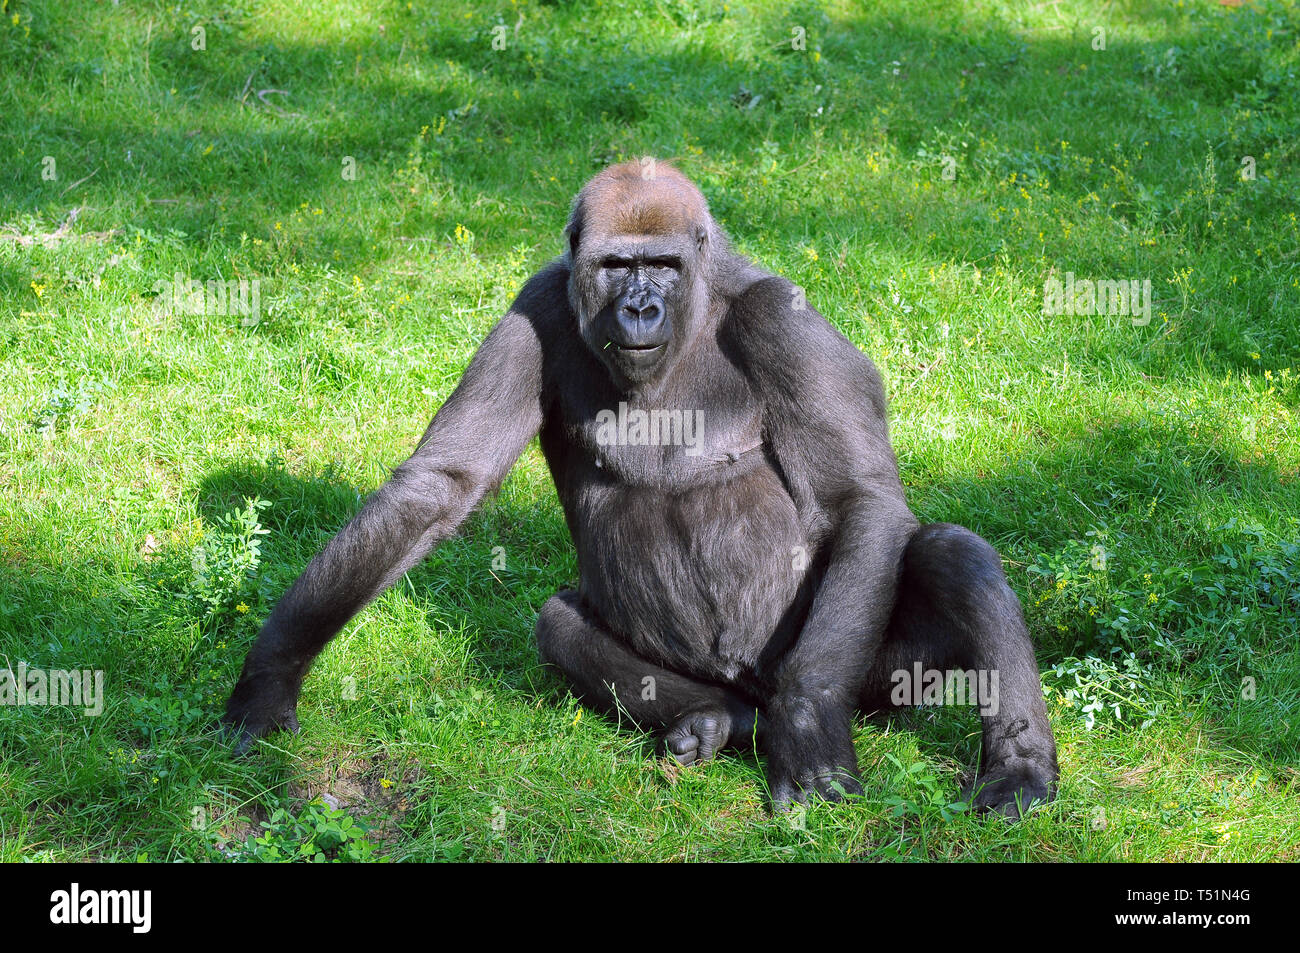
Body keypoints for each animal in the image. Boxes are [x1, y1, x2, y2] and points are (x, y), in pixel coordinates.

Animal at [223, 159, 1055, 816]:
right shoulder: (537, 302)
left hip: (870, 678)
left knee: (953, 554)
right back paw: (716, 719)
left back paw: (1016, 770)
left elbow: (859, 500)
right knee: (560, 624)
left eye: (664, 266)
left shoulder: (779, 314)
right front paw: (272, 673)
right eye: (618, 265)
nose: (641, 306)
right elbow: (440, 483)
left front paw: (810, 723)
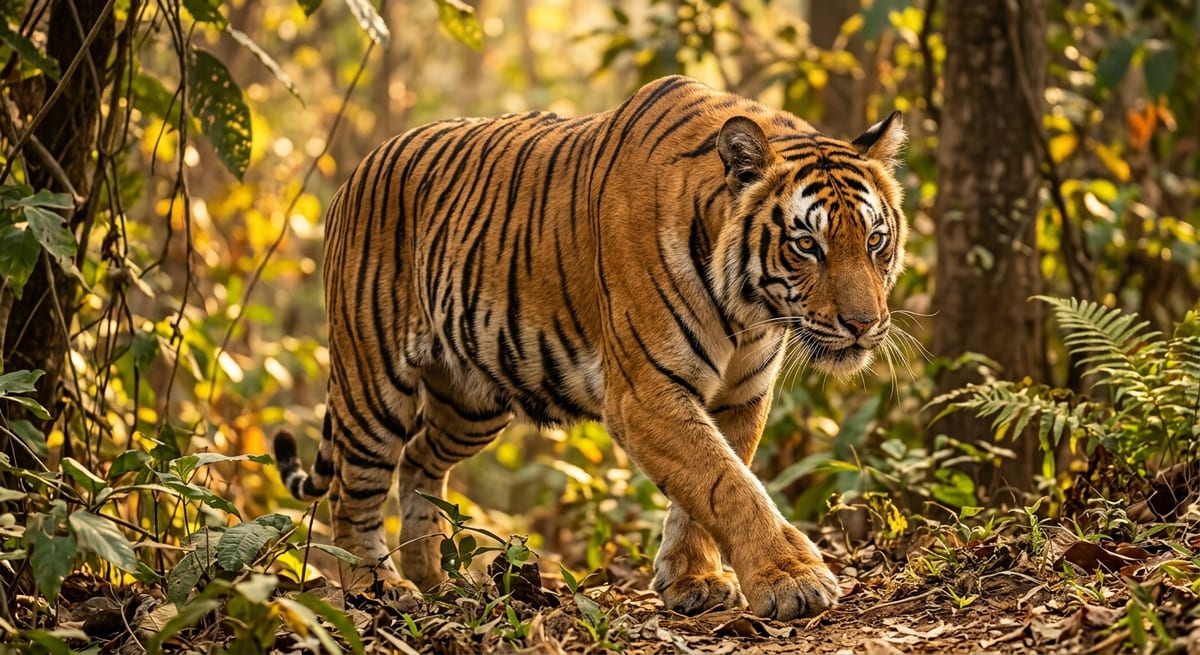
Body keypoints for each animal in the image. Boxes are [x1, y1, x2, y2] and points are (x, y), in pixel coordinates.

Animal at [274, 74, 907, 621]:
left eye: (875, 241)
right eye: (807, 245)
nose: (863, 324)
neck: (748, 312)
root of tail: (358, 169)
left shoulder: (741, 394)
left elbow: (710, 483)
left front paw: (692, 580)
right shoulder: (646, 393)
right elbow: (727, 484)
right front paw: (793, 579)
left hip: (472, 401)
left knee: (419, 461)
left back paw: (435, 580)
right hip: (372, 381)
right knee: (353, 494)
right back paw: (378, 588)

----

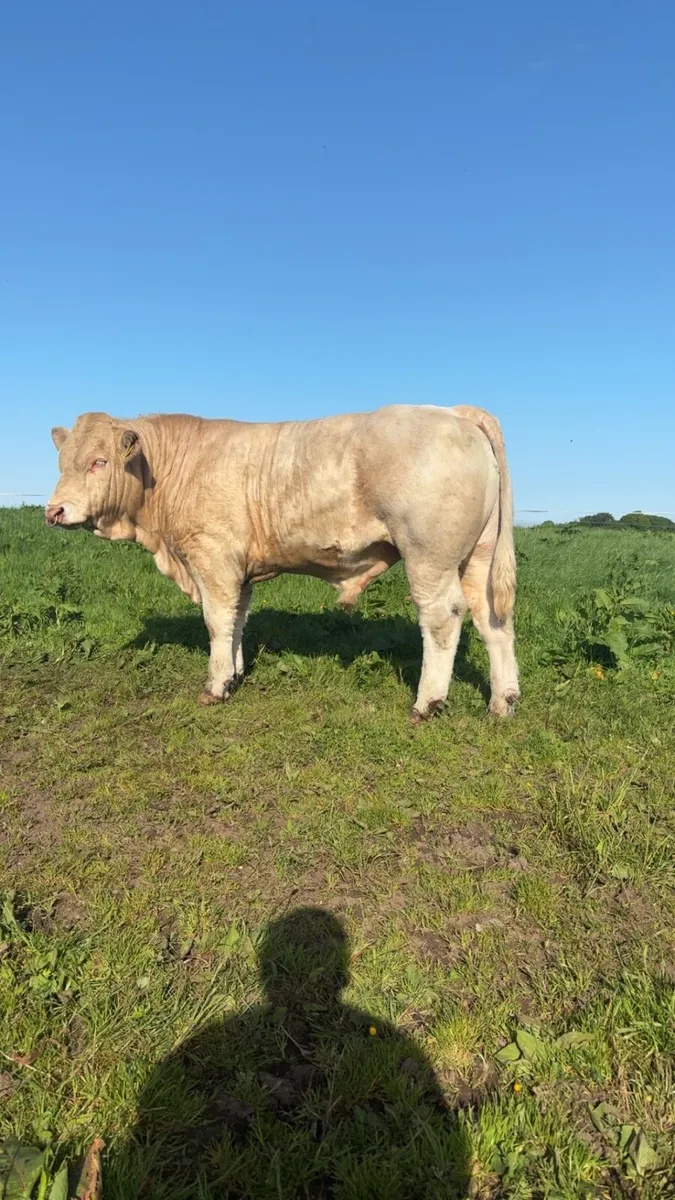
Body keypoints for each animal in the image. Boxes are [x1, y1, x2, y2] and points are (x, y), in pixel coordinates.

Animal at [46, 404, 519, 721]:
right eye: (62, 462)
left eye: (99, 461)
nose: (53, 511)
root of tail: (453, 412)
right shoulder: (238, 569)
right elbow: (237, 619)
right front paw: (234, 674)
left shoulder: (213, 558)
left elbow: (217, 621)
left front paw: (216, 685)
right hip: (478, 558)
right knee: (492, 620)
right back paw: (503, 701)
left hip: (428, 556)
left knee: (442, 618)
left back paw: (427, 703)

----

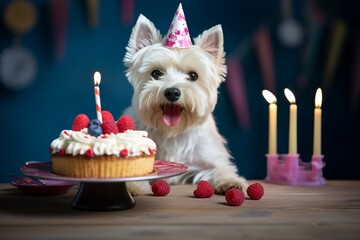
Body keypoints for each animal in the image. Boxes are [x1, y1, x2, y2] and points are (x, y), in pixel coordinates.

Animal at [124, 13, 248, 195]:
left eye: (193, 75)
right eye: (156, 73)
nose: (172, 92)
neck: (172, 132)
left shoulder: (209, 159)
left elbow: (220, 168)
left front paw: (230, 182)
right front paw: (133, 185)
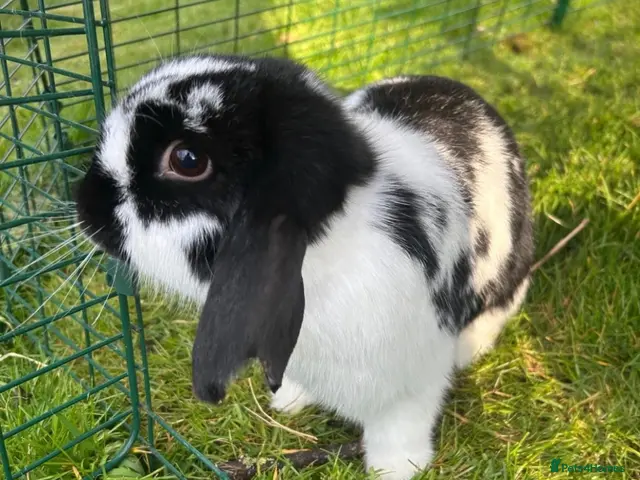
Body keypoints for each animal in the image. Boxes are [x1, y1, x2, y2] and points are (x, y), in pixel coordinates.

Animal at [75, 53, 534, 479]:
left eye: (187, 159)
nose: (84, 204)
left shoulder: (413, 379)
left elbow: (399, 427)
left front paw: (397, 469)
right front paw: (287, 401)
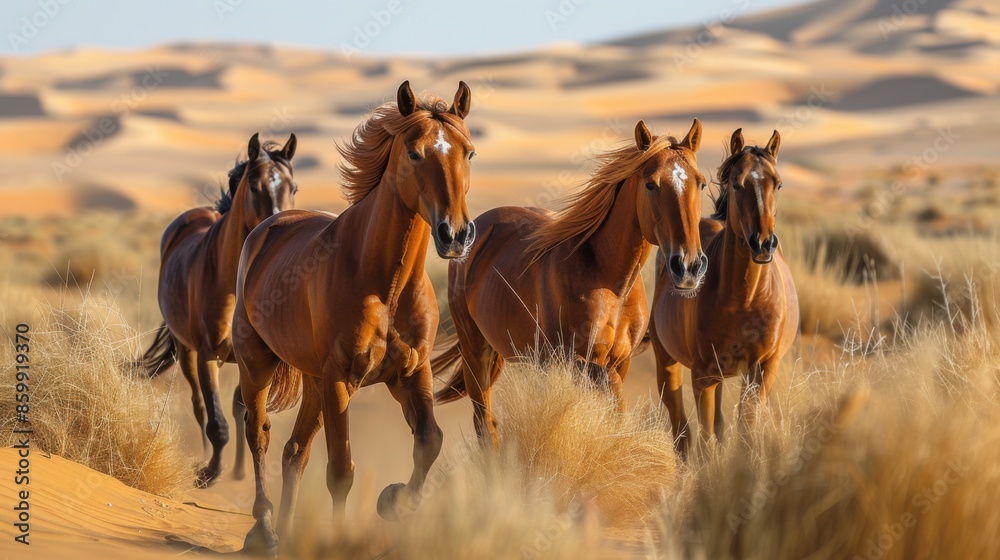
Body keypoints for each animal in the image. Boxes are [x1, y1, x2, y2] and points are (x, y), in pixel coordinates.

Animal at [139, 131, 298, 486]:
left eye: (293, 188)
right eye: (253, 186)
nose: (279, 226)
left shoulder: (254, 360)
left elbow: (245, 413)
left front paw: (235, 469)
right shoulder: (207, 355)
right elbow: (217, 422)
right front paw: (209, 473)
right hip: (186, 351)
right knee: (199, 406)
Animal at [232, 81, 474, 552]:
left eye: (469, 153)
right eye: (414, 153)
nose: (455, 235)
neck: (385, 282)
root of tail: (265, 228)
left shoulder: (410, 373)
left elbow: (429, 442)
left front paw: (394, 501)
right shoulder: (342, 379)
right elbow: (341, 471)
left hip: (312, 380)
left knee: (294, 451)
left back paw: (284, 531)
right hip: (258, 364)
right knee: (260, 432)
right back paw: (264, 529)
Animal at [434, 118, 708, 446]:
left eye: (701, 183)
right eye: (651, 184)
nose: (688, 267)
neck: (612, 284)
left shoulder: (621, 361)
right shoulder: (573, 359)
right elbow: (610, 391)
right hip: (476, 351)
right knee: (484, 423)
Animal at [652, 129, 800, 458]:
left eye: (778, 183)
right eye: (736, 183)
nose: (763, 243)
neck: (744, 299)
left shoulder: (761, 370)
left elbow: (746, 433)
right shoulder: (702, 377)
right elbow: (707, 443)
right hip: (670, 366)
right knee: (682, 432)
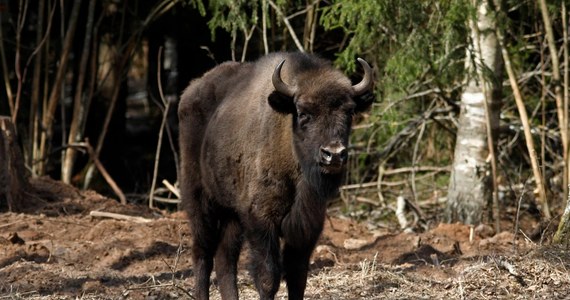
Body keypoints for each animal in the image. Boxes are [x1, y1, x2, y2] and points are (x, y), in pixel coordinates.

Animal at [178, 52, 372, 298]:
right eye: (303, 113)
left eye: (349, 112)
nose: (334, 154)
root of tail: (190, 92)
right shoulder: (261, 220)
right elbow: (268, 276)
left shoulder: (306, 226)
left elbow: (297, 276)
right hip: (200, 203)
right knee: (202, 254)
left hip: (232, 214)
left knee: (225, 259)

----

:: Task details ::
In the listing above, the required lines run from the line with "left shoulder: (761, 370)" through the line with "left eye: (349, 112)". Output exactly those lines, omitting pictures.

:: Final answer ::
left shoulder: (761, 370)
left elbow: (746, 433)
right shoulder: (702, 377)
right elbow: (707, 443)
right hip: (670, 366)
right knee: (682, 432)
Body keypoints for each animal in the image. Boxes are [x1, y1, x2, y2] and points are (x, y), in pixel coordinates.

Animal at [178, 52, 372, 298]:
right eye: (303, 113)
left eye: (349, 112)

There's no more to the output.